The Reincarnated Nobody Revolutionizes Magic


The heavy oak doors of the disciplinary wing groaned as they swung open, spilling a wedge of torchlight into the dim corridor beyond. For a moment, Alex Redcliffe lingered on the threshold, his palms cold despite the warmth of the firelight. Then he stepped forward. His boots clicked against polished stone, each step echoing with a finality that should have felt like freedom.

But it didn’t.

He was out of detention, yes — but he was not free. The shackles were gone from his wrists, but in their place hung the heavier weight of suspicion. He could feel it in every pair of eyes that slid toward him, in the whispers that followed him down the hallway, in the silence that greeted him where once there had been voices calling his name.

“Isn’t that him?” someone murmured as he passed.
“The Redcliffe boy. The one who—”
“—Serenya collapsed after—”
“—they say he dabbled in forbidden—”

Alex’s jaw tightened. He forced himself not to turn toward them, not to lash out. Whispers were blades dulled by repetition, but when pressed against the same wound long enough, even a dull blade could carve deep.

Worse than the rumors was the silence of those he had once trusted.

Amara Candor, whose laughter had once brightened the Academy’s courtyards, turned her face away as he approached, walking closer to Cedric Greenwood and Duric Ironthane as if proximity to them could shield her from suspicion. Selindra Erelith, usually composed and sharp-eyed, buried her nose in a book when he passed her in the library, though he noticed her hands tremble as she turned the page. Even Cedric — proud, steady Cedric — met Alex’s gaze only long enough to offer a stiff nod before continuing on without a word.

It was absence that cut the deepest. Not scorn, not anger — but the quiet void where friendship had been.

And through it all, Serenya lay still. The elven princess had yet to awaken, her unconscious form guarded in the infirmary by healers who could do little more than maintain her fragile balance. She alone could have spoken in his defense, but fate had silenced her voice when he needed it most.

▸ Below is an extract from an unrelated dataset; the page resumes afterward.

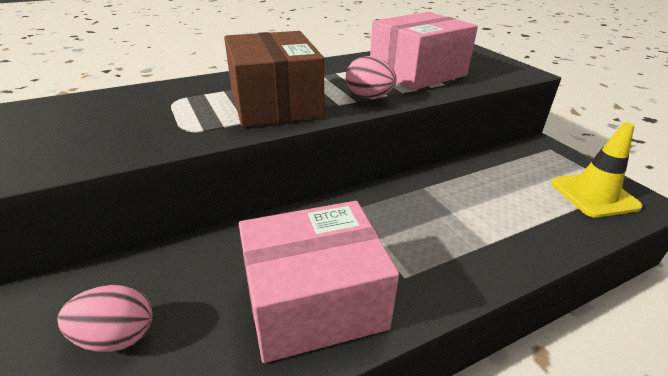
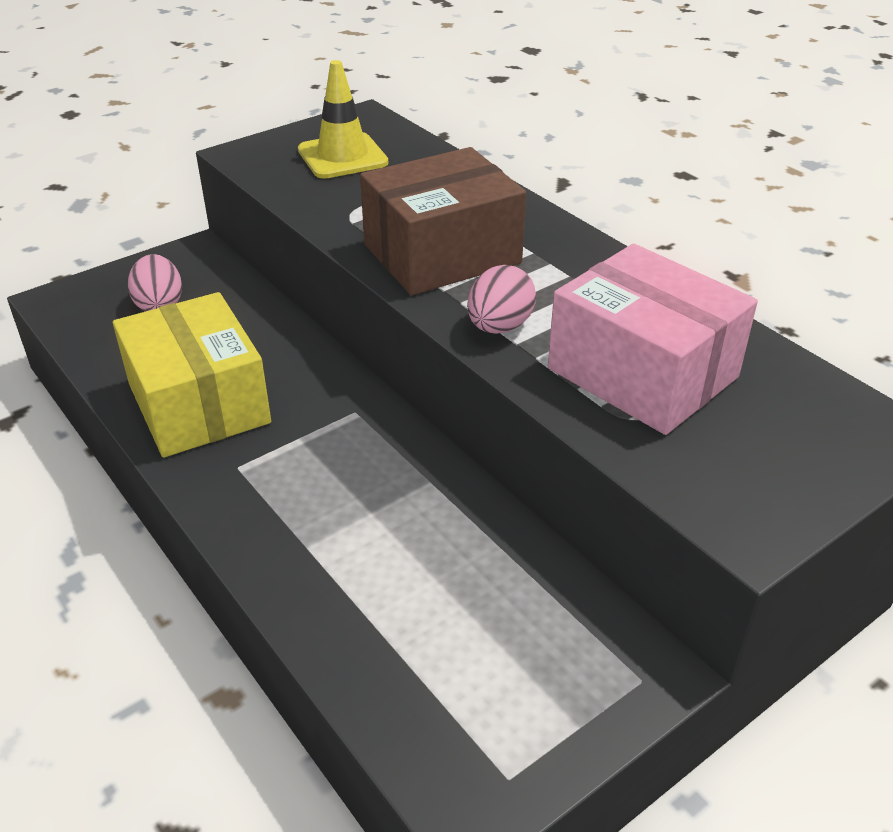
camera: 80 degrees right, 5 degrees up
(314, 301) = (198, 403): pink box -> yellow box
(594, 195) = (470, 715): yellow traffic cone -> yellow traffic cone (342, 156)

Alex clenched his fists as he walked the lonely hall toward his quarters.

So this was the Academy. A place meant to foster trust between the heirs of nations, now little more than a stage for suspicion, manipulation, and shadows.

Shadows.

Yes, he thought bitterly. Whoever had orchestrated these incidents wanted him gone. Wanted him disgraced. And as long as Serenya remained unconscious, they would succeed.

Unless he turned their own game against them.

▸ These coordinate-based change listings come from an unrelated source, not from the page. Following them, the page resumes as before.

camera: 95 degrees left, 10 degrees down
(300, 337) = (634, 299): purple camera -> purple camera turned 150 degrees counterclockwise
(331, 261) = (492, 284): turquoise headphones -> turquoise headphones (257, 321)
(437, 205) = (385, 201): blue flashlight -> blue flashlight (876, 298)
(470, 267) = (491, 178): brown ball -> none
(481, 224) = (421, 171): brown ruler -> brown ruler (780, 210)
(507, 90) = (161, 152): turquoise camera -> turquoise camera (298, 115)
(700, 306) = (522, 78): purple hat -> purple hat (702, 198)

That night, as Alex sat staring at the flame of his lantern, the knock at his door came. Sharp, deliberate. Familiar.

Tiberon Leonarth entered without waiting for permission, his golden hair catching the light, his presence filling the room with a confidence Alex had nearly forgotten the feel of.

“You’re brooding again,” Tiberon said, leaning casually against the doorframe.

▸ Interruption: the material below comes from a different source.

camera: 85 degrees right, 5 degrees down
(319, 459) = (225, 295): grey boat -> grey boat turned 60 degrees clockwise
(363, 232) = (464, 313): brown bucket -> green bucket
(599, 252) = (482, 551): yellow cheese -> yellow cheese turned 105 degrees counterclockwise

Alex’s lips twitched. “Easy for you to say. You weren’t the one everyone was ready to string up.”

Tiberon crossed the room in two strides, dropping into the chair opposite him with the ease of someone who feared nothing — not judgment, not enemies, not even fate. “Maybe not,” he said, folding his arms. “But I was the one who taught you to fight back instead of sulk.”

Alex shot him a sharp look, but irritation faded when he caught the sincerity in his eyes.

“Brother,” Tiberon said, his tone steady, “you and I both know they’ll come for you again. Whoever those shadows are, they won’t stop until you’re out of the picture. Which means—”

“—we turn the board around,” Alex finished softly.

A grin spread across Tiberon’s face. “Exactly. They think you’re cornered prey. Let’s show them what happens when the prey has fangs.”

For the first time since his release, Alex allowed himself the smallest of smiles.